*ASSIGNED TASK:*
Make an exact copy of the records that follow, with each picture omitted.

[Before and after room images]
[Start of section]
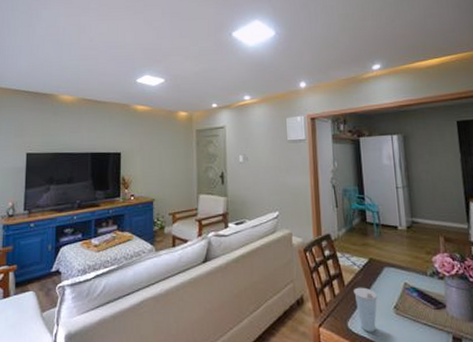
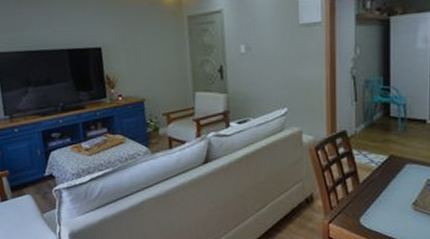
cup: present [354,287,378,332] -> none [369,184,396,228]

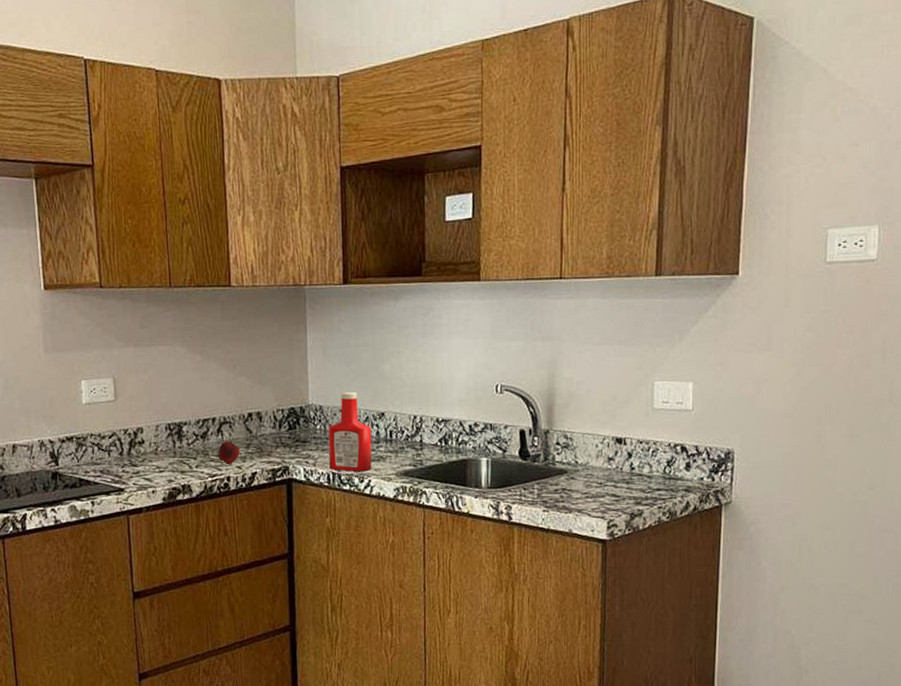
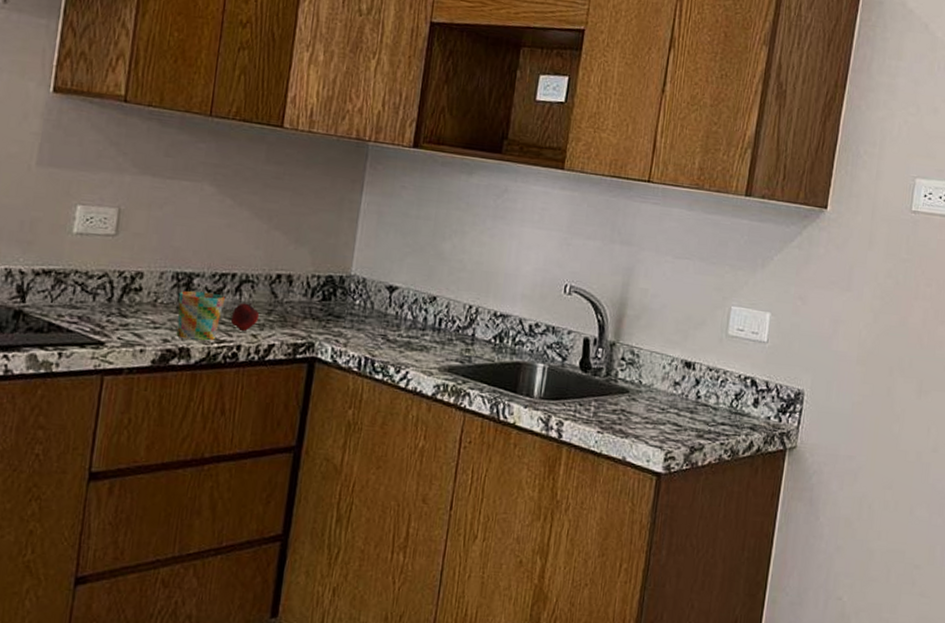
mug: none [173,436,211,477] -> present [176,290,226,341]
ketchup bottle: present [328,392,372,472] -> none [362,267,419,362]

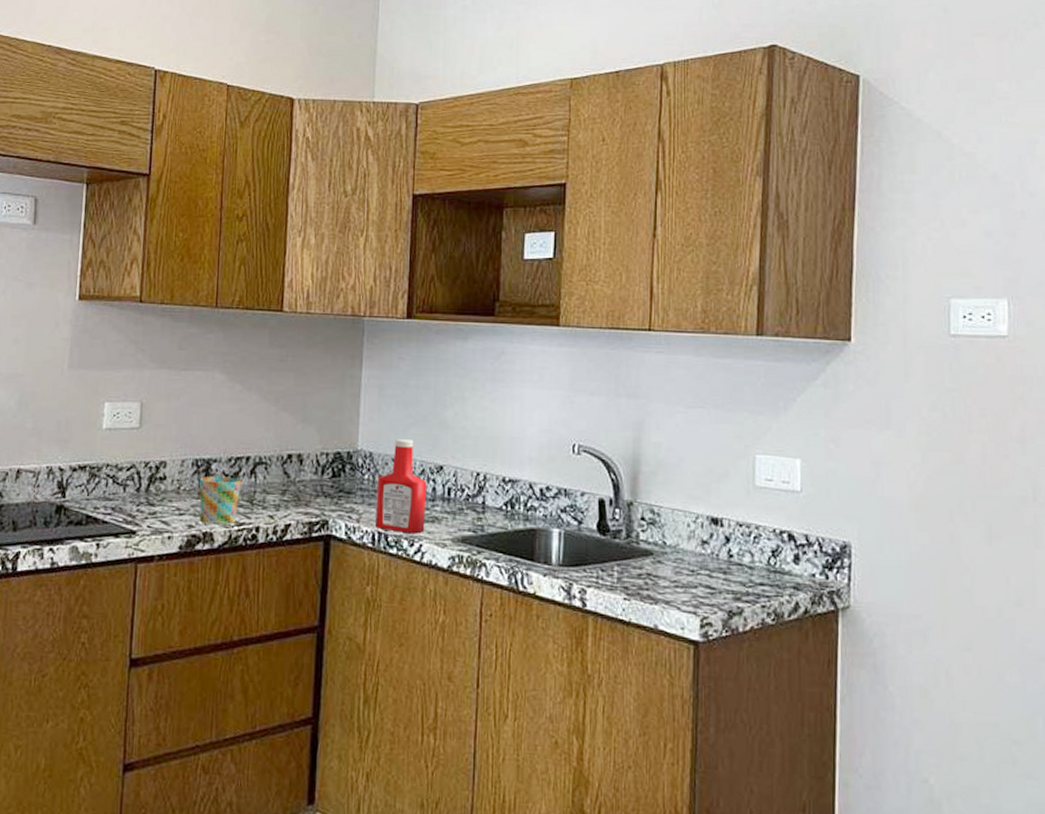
apple: present [230,302,260,332] -> none [248,483,275,513]
ketchup bottle: none [362,267,419,362] -> present [374,439,427,534]

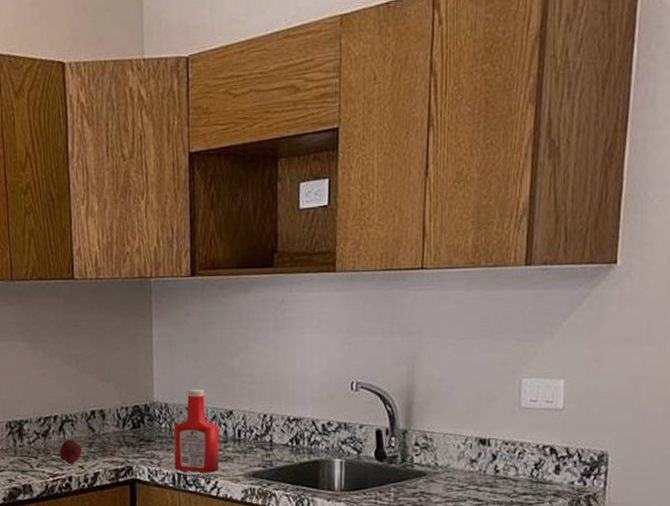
mug: present [199,476,242,524] -> none [14,435,52,477]
apple: none [248,483,275,513] -> present [59,438,83,465]

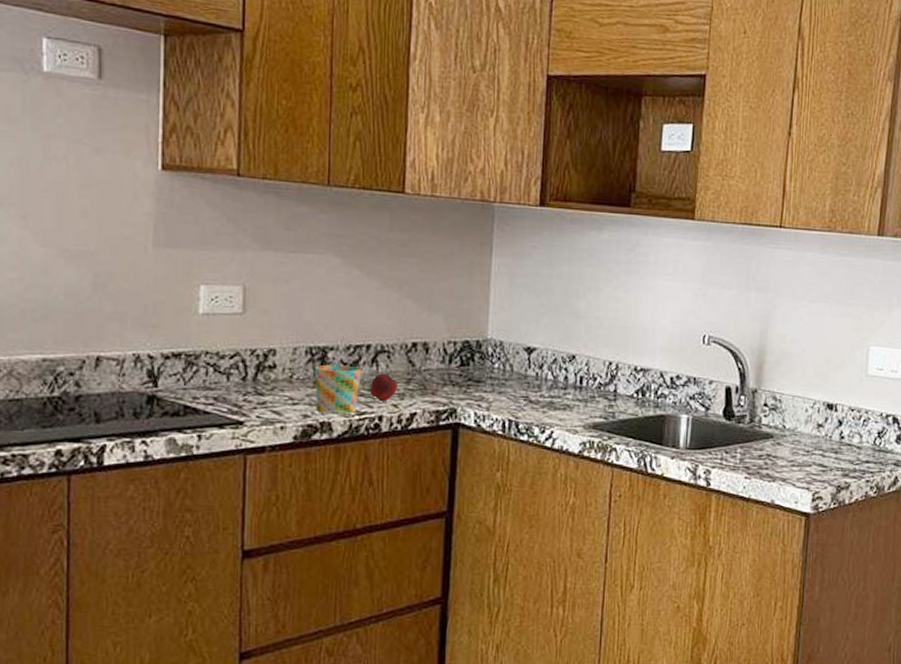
mug: none [14,435,52,477] -> present [314,364,363,414]
ketchup bottle: present [173,389,219,473] -> none [505,328,559,421]

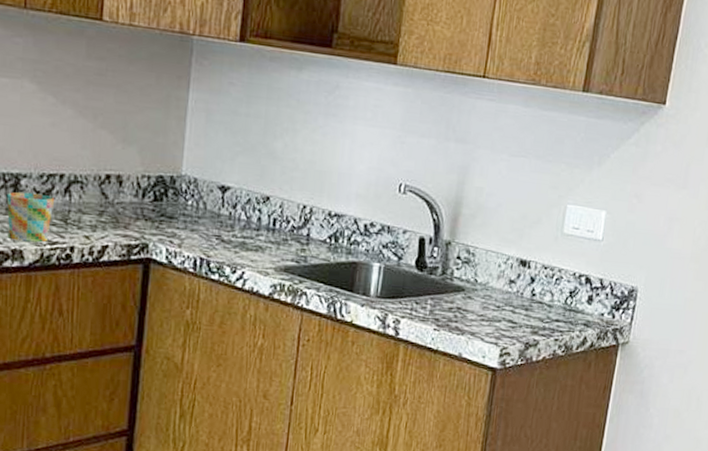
apple: present [369,372,399,402] -> none [61,203,91,233]

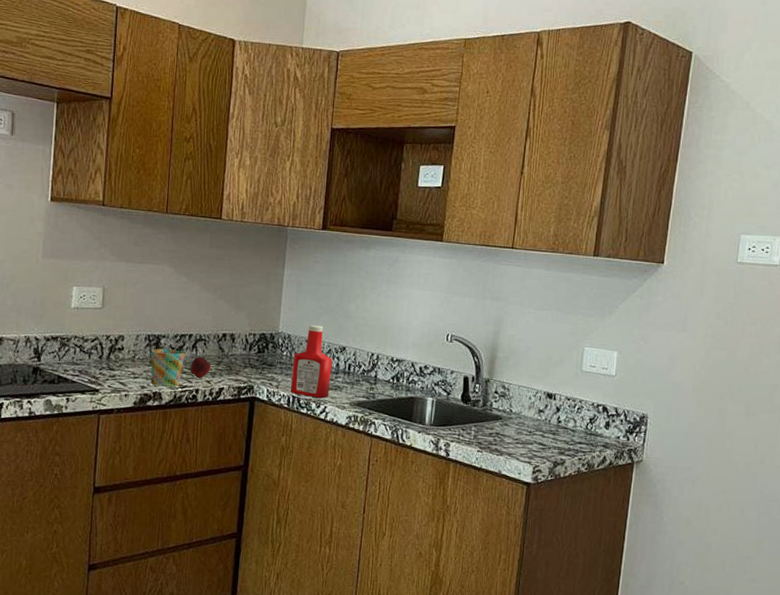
apple: none [61,203,91,233] -> present [190,356,211,379]
ketchup bottle: none [197,167,253,262] -> present [290,325,333,399]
[End of section]
*OUTPUT FOR THIS TASK:*
cup: present [354,287,378,332] -> none [369,184,396,228]

mug: none [173,436,211,477] -> present [176,290,226,341]
ketchup bottle: present [328,392,372,472] -> none [362,267,419,362]

apple: present [230,302,260,332] -> none [248,483,275,513]
ketchup bottle: none [362,267,419,362] -> present [374,439,427,534]

mug: present [199,476,242,524] -> none [14,435,52,477]
apple: none [248,483,275,513] -> present [59,438,83,465]

mug: none [14,435,52,477] -> present [314,364,363,414]
ketchup bottle: present [173,389,219,473] -> none [505,328,559,421]

apple: present [369,372,399,402] -> none [61,203,91,233]

apple: none [61,203,91,233] -> present [190,356,211,379]
ketchup bottle: none [197,167,253,262] -> present [290,325,333,399]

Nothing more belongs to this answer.